O plano era o seguinte: eu voltaria a Porto Velho dia 21, chegando às 13h para colocar a mudança no caminhão, distribuir o que não vai, pintar o apartamento, consertar as coisas quebradas, desligar a energia e devolver a chave na imobiliária. Pra isso, o caminhão de mudança saiu de Brasília no tempo certo e chegou no dia 21 de manhã em Porto Velho.
Eu entrei no avião pra Porto Velho e esperei o tempo passar. Não era um voo direto: conexão em Cuiabá. Foi anunciada a descida e o piloto passou a dar voltas em cima da paisagem patchwork. Depois de fazer voltas na outra direção, o piloto anunciou que seguiríamos a Campo Grande (MT) porque havia um cachorro solto na pista de pouso em Cuiabá. Por questões de segurança, não pousaríamos em CGB.

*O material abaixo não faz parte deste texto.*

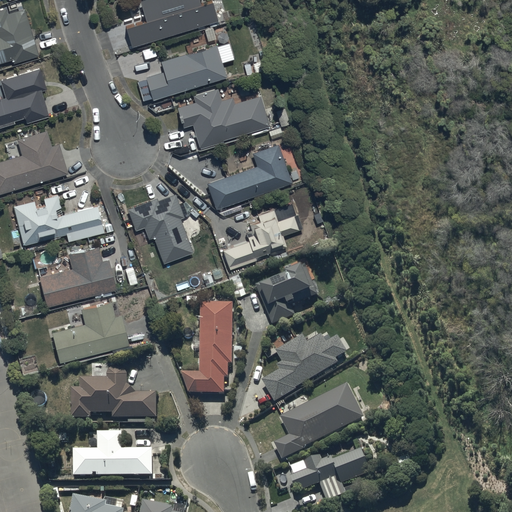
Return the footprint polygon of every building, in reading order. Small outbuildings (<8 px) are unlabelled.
[(131,47),(217,21),(211,2),(200,5),(198,0),(144,0),(139,2),(145,19),(125,25),(131,47)] [(0,63),(11,60),(13,64),(39,56),(24,9),(7,15),(5,9),(0,10),(0,63)] [(152,100),(226,78),(216,45),(160,62),(163,73),(146,78),(152,100)] [(49,117),(41,91),(45,90),(39,70),(0,81),(0,127),(14,123),(14,122),(25,119),(26,124),(49,117)] [(200,149),(269,127),(259,96),(234,104),(232,98),(221,102),(217,89),(193,97),(195,103),(176,109),(182,128),(192,125),(200,149)] [(284,109),(275,112),(280,127),(289,124),(284,109)] [(0,194),(44,181),(45,186),(64,180),(63,176),(68,174),(58,144),(51,146),(46,131),(16,140),(21,156),(0,162),(0,194)] [(217,210),(292,183),(278,145),(253,154),(257,167),(207,184),(217,210)] [(192,253),(180,219),(184,218),(175,194),(157,201),(157,199),(127,210),(135,231),(144,228),(148,239),(153,237),(163,264),(192,253)] [(23,246),(65,235),(68,243),(104,233),(97,206),(57,217),(55,210),(60,208),(57,196),(42,200),(44,206),(35,208),(34,201),(13,207),(23,246)] [(255,258),(286,247),(283,236),(302,229),(297,214),(277,221),(273,210),(257,216),(259,222),(250,225),(253,235),(247,237),(248,242),(223,251),(230,270),(256,261),(255,258)] [(46,308),(116,290),(108,260),(101,262),(98,247),(68,254),(72,269),(38,278),(46,308)] [(305,267),(256,287),(272,328),(296,318),(292,308),(318,297),(305,267)] [(51,333),(59,363),(128,346),(120,315),(113,317),(110,303),(80,311),(84,325),(51,333)] [(233,306),(200,305),(200,310),(198,310),(198,319),(201,319),(200,375),(181,375),(189,397),(225,397),(225,380),(229,380),(229,367),(233,367),(233,361),(242,361),(242,349),(233,349),(233,306)] [(320,337),(316,330),(276,353),(283,365),(277,368),(280,373),(262,383),(275,405),(297,393),(296,391),(338,366),(335,362),(347,355),(338,338),(326,345),(321,337),(320,337)] [(156,395),(135,395),(128,387),(128,380),(128,379),(128,378),(127,377),(127,376),(127,375),(126,374),(125,373),(125,372),(124,372),(124,371),(123,370),(122,370),(121,370),(120,369),(119,369),(118,369),(117,369),(116,369),(115,369),(114,369),(113,370),(112,371),(111,371),(110,372),(109,373),(109,374),(108,375),(108,376),(107,377),(107,378),(107,379),(107,380),(80,380),(80,391),(71,391),(71,421),(91,421),(91,416),(113,416),(113,421),(156,421),(156,395)] [(365,416),(347,380),(279,414),(289,435),(274,442),(282,458),(365,416)] [(73,452),(73,478),(152,478),(152,451),(122,451),(122,434),(98,434),(98,452),(73,452)] [(370,471),(360,447),(332,458),(331,455),(322,458),(320,454),(304,461),(307,469),(289,476),(295,492),(320,482),(327,499),(346,492),(342,482),(370,471)] [(73,493),(69,511),(122,511),(124,507),(106,504),(107,499),(73,493)] [(183,511),(174,510),(175,505),(143,499),(140,511),(183,511)]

Os passageiros com destino a Alta Floresta se alarmaram: "eu vou perder uma diária de 4 mil reais!". Chegamos em Campo Grande sem saber como cada um continuaria a sua viagem. O avião foi abastecido (combustível e comida) e o piloto anunciou que se permanecêssemos mais 5 minutos ali, corríamos o risco do voo terminar ali. Relatou que o cachorro em Cuiabá foi capturado e entendemos que regressaríamos a CGB. Cinquenta minutos e amendoim+cookie+balinhas de gelatina depois, aterrissamos em Cuiabá. Os passageiros com destino a Ji-Paraná tiveram sorte: o avião deles esperou e puderam sair primeiro do avião. Os passageiros com destino a Porto Velho foram orientados e retirar a bagagem e entrar no ônibus que leva pro hotel.
Eu fui pra fila do check-in para saber quando será o voo a PVH de amanhã. Diziam que haveria um voo extra, mas não informavam o horário. "Descanse no hotel, entraremos em contato." Tem um caminhão de mudança me esperando, só eu tenho a chave da casa. Insisti no voucher indenizatório. Duas atendentes prometeram imprimir o voucher pra mim e não voltaram, eram fisgadas por homens que reclamavam mais alto (tipo aqueles que perderam a diária do hotel em Alta Floresta). Conclusão: perdi o ônibus pro hotel.
Me disseram que iam chamar Uber e que era pra eu entrar na fila do Uber. Não tinha fila do Uber, só fila normal do check-in. Mudaram o hotel e agora era pra esperar uma van. A atendente da Azul pegou o meu cartão de embarque, foi ali e voltou. Chegou a van, atravessamos a rua e desembarcamos num hotel mais de três estrelas. A cara das atendentes atrás do balcão do hotel revelava os pensamentos confusos delas. Uma atendente pediu pra um (hóspede de Alta Floresta) pra aguardar ali do lado e pronto, foi a faísca que faltava. O hotel não sabia que a Azul tinha feito reservas pra nós, a trupe do cachorro na pista. Eu mostrei as mensagens que a Azul tinha mandado no meu celular (os outros não receberam essas mensagens de hospedagem em hotel) e fizeram nosso check-in com agilidade.
Acho que tenho tipo um carma com Cuiabá. O carro quebrou aqui na vinda e tivemos que ficar dois dias a mais de molho; o cachorro na pista me segurou aqui de novo. Se eu tivesse chegado em PVH hoje às 13h, conforme o plano, teríamos embalado as coisas hoje e amanhã; e o caminhão regressaria a Brasília amanhã mesmo. Como só chego no sábado em horário indefinido, a mudança vai ficar pra segunda-feira, porque o condomínio não permite mudança no sábado de tarde ou domingo.